Infrastructure requires bandwidth, too
Content companies aren’t the only ones using loads of bandwidth. Ad servers, microsites, DSPs, DMPs, Video Exchanges and all of the underlying support mechanisms that deliver ads onto a webpage or an app screen require significant bandwidth in order to work properly. Not only do these ads have to display on various bits of content around the Internet, they have to load quickly and reliably, despite being bogged down by cookies, tags, nested iFrames or any other tracking techniques one can imagine. As video grows as a content medium, marketers are growing the volume of pre-roll and mid-roll sponsorship spots. J. Allen Dove, CTO of SpotXchange, a top-tier video ad network, told VentureBeat, “SpotXchange contracts each month for well over 100Gbps of bandwidth globally.” Dove continues: “That number is growing as we experience increased demand for our video advertising services.”
These smoothly loaded creative assets require as much bandwidth as possible. Should these infrastructure systems suffer under the FCC’s proposed net neutrality scheme, the cost of the speed they require to function properly is going to be passed along to the digital marketing agency that’s buying the ad media. That agency will, in turn pass it onto the advertising client, who will then either need to cut their margins or raise their prices to properly absorb these new costs, hurting both themselves and their consumers. Those advertisers who don’t want to cut margins or materials will cut staff, which could possibly degrade product quality, leading to less consumer demand, which would force marketers to spend more hours to drum demand up for the suffering product. It’s a cycle that leaves marketers, product creators, and consumers spending more time and more energy for less return.
A brand’s success revolves around a controlled, positive experience for the user. While the Internet is anything but controllable, the idea that the beautifully produced video spots on the landing page the marketing agency spent months creating for the new product roll out won’t work properly because of bandwidth issues is a huge problem. In fact, in an age where FCC sanctioned speed lanes cause the cost of bandwidth, and thus placements and pre-roll, to be more expensive, marketers will likely be forced to cut down on asset quality in order to meet the volume demands of their clients. This means lower-resolution video and poorer-quality images in an age where high-resolution “retina” displays are all the rage. What about sending compressed data? While new compression algorithms are always around the bend, it takes years for them to be implemented as standards across the Web or even within app development circles.
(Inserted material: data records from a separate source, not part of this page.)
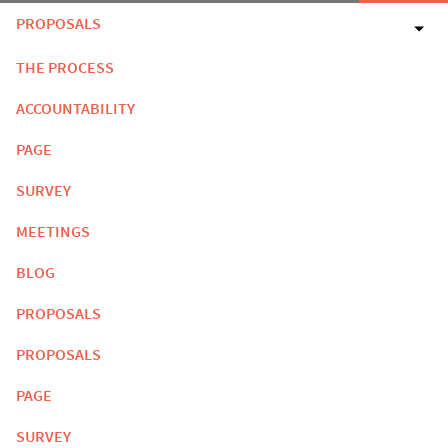
PROPOSALS
THE PROCESS
ACCOUNTABILITY
PAGE
SURVEY
MEETINGS
BLOG
PROPOSALS
PROPOSALS
PAGE
SURVEY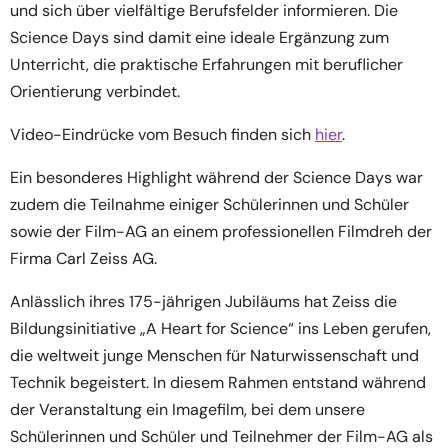
und sich über vielfältige Berufsfelder informieren. Die
Science Days sind damit eine ideale Ergänzung zum
Unterricht, die praktische Erfahrungen mit beruflicher
Orientierung verbindet.
Video-Eindrücke vom Besuch finden sich
hier
.
Ein besonderes Highlight während der Science Days war
zudem die Teilnahme einiger Schülerinnen und Schüler
sowie der Film-AG an einem professionellen Filmdreh der
Firma Carl Zeiss AG.
Anlässlich ihres 175-jährigen Jubiläums hat Zeiss die
Bildungsinitiative „A Heart for Science“ ins Leben gerufen,
die weltweit junge Menschen für Naturwissenschaft und
Technik begeistert. In diesem Rahmen entstand während
der Veranstaltung ein Imagefilm, bei dem unsere
Schülerinnen und Schüler und Teilnehmer der Film-AG als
As corners are cut to satisfy the new cost of bandwidth, the brand will suffer, which means its margins (and consequently growth) suffer.
How marketers can take action
Digital marketers should understand that one thing is clear: Virtual billboards, pre-roll, audio, and even product placement and native advertising will all become more costly and resource-intensive if the FCC’s current proposed rules on net neutrality move forward without significant changes. If you want net neutrality, it’s within your power to leverage the IAB, iMedia, and others to have these concerns raised. If this debate has taught us anything, it’s that policy follows pressure. Stand alongside powerful VCs like The Foundry Group, corporations like Google, and civil liberty groups like the ACLU and EFF to show the Internet how you intend to contribute to its continued success.